Teresa’s end is also unexpected. She drops from sight after her disbarment, and Max Cline reports getting postcards from her, from Jerusalem, Trieste, Vermont, Lake Louise, Honolulu, and Mantoloking, New Jersey, where her adoptive parents were buried. Like postcards generally, these seem to report feelings rather than describe them:

Finally got to Israel. A suicide bomber blew up a coffee shop across the street from my hotel the night I arrived. I slept through it. I hope that’s not a metaphor. xoxox T.

Her last communication is a phone call from Jim Hogg County, Texas, where she is teaching English to Mexican children. Her Grand Tour of repentance, if that’s what it was, ended, Max learned, when she jumped to her death from the twelfth floor of the Angkor Wat, a Las Vegas hotel built on the site of an earlier one, King’s Playland, which her father, the mobster, built before his murder. Her body was well dressed but utterly lacking in ID; no alcohol or drugs were found in her system, no indications of prior struggle or sexual activity. Max can only identify her and take her to Mantoloking for burial with the Keans.

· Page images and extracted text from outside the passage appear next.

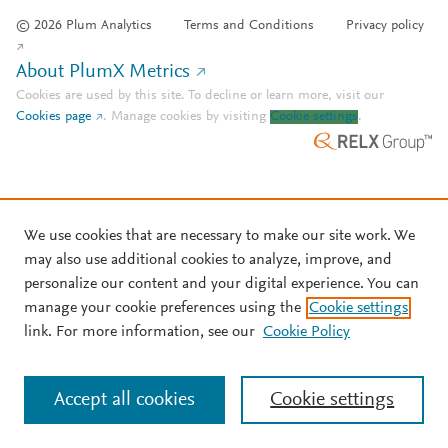
© 2026 Plum Analytics
Terms and Conditions
Privacy policy
About PlumX Metrics
Cookies are used by this site. To decline or learn more, visit our
Cookies page
.
Manage cookies by visiting
Cookie settings
.
We use cookies that are necessary to make our site work. We
may also use additional cookies to analyze, improve, and
personalize our content and your digital experience. You can
manage your cookie preferences using the
Cookie settings
link. For more information, see our
Cookie Policy
Accept all cookies
Cookie settings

Max Cline has much of Dunne’s tough-minded respect for the unpleasant reality behind the surface, but his efforts to sum up Teresa’s case don’t solve it. He calls her “the victim of her own blood,” the inheritor of Blue Tyler’s and Jacob King’s careless transgressions, their failure to know or care what devastation they left behind them. This sounds a bit like a lawyer’s closing argument to the jury, and such summations never tell the simple truth. Dunne, despite his outrage about much of the life around him, was no easy moralizer. His targets were reflexive tender-mindedness and rank hypocrisy, and they often drew him toward nihilistic comic exaggeration. In his fiction he played a ruthless game of going too far, and often winning, if that means leaving the reader exasperated by the extravagant, even baroque, forms his accounts of small truths could take. But in the later pages of Nothing Lost, where he faces the moral desolation of J.J. McClure and Teresa Kean even while refusing to say, or make them say, what they understand and feel about it all, he moves beyond an idea of truth as revelation or exposé, toward a sense of it that includes the mystery that lingers even after we think we know all about someone’s life. At its best, John Gregory Dunne’s sense of truth recognized that mystery and deserves to be taken very seriously indeed.